• [Materials provided]
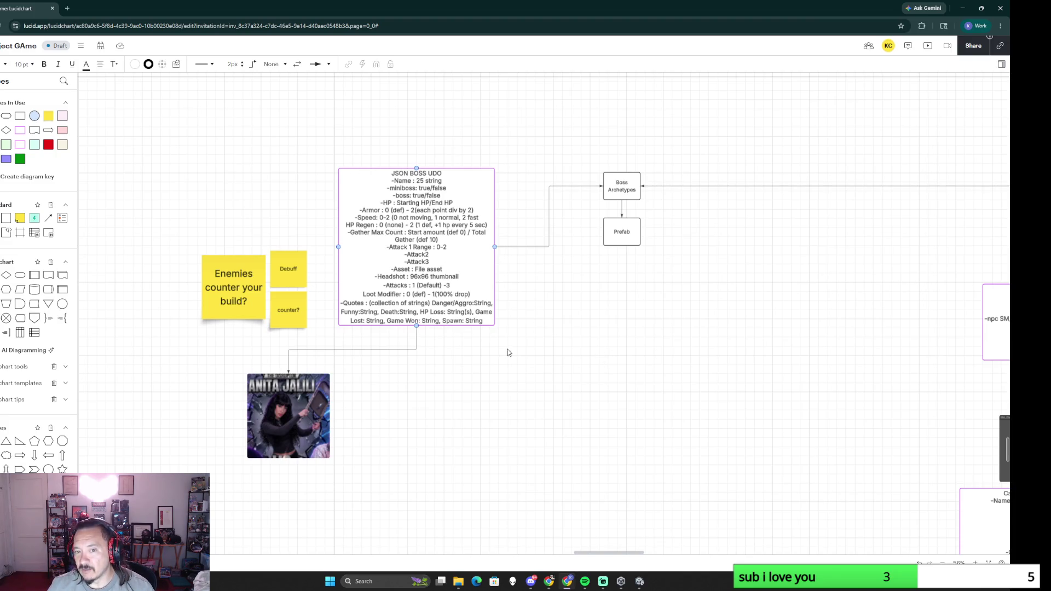
scroll(512, 364, "down", 2)
scroll(512, 364, "down", 3)
scroll(612, 330, "down", 3)
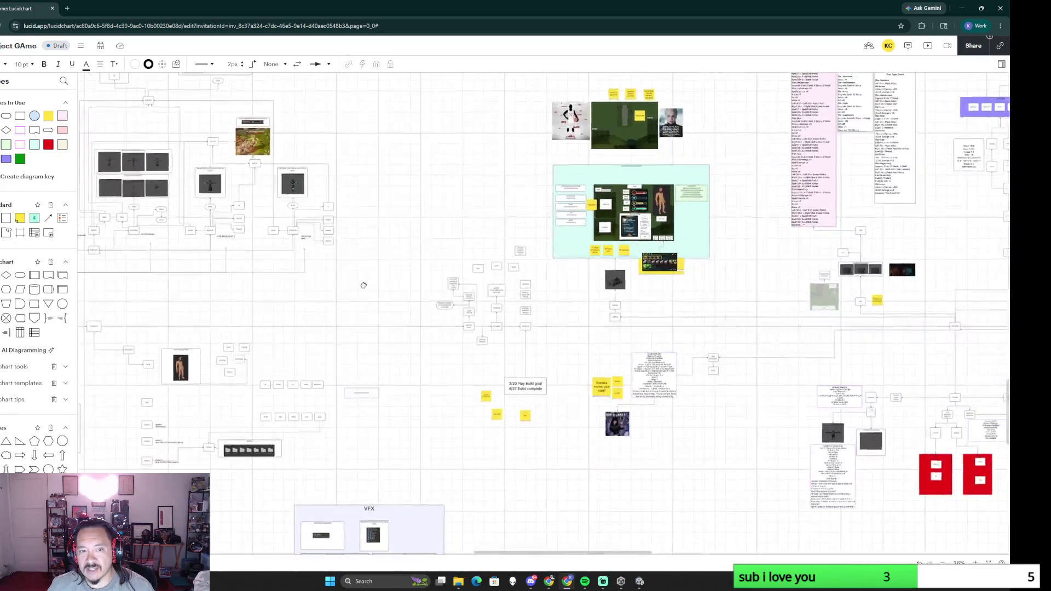
scroll(612, 330, "up", 2)
scroll(556, 324, "up", 2)
scroll(535, 333, "right", 3)
scroll(660, 327, "right", 2)
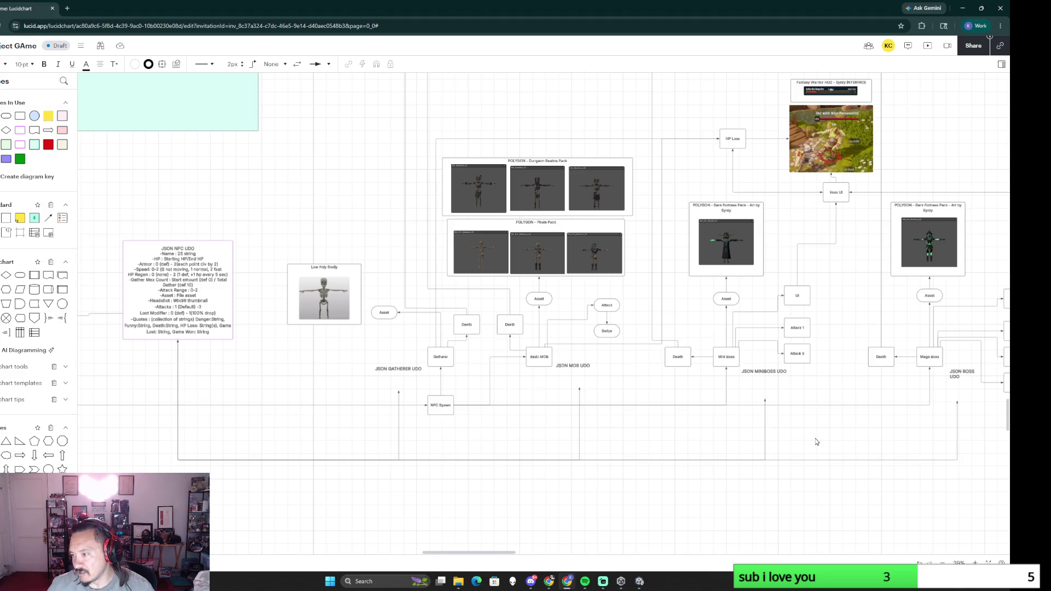
scroll(881, 449, "down", 3)
scroll(641, 406, "up", 2)
scroll(629, 411, "up", 2)
scroll(631, 411, "up", 2)
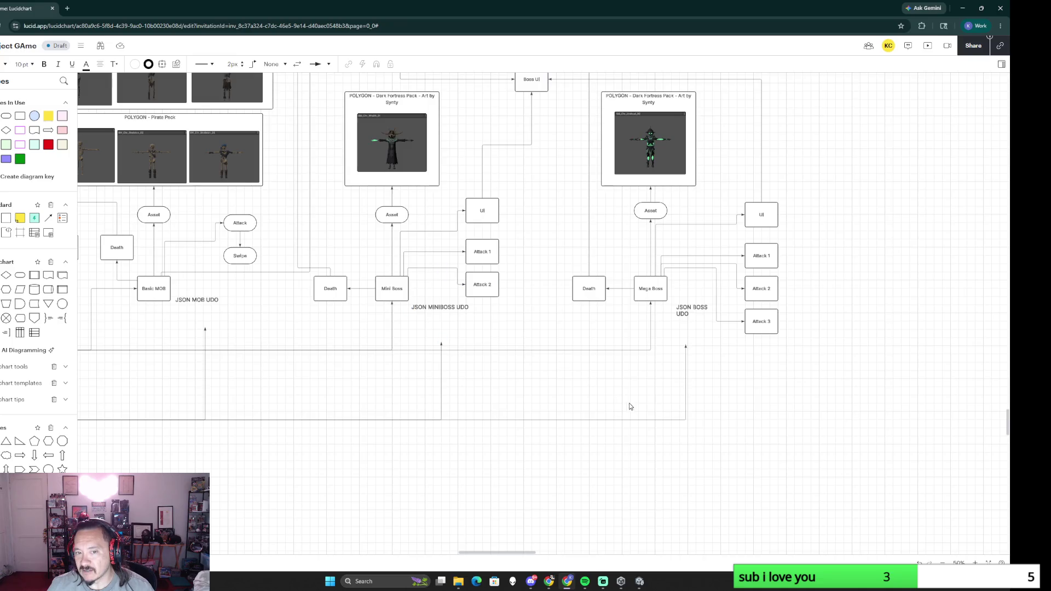
scroll(627, 405, "down", 3)
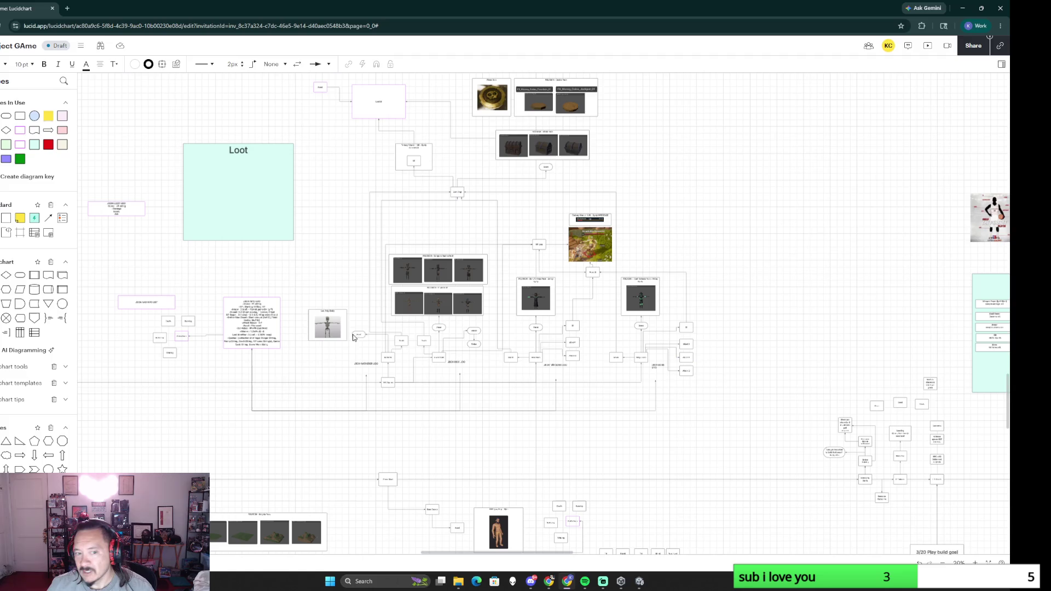
scroll(622, 392, "up", 5)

• [Task description]
Pictures within the entries must not be reproduced; everything else is to be restated verbatim.

• [Task answer]
scroll(512, 364, "down", 2)
scroll(512, 364, "down", 3)
scroll(612, 330, "down", 3)
scroll(612, 330, "up", 2)
scroll(556, 324, "up", 2)
scroll(535, 333, "right", 3)
scroll(660, 327, "right", 2)
scroll(881, 449, "down", 3)
scroll(641, 406, "up", 2)
scroll(629, 411, "up", 2)
scroll(631, 411, "up", 2)
scroll(627, 405, "down", 3)
scroll(622, 392, "up", 5)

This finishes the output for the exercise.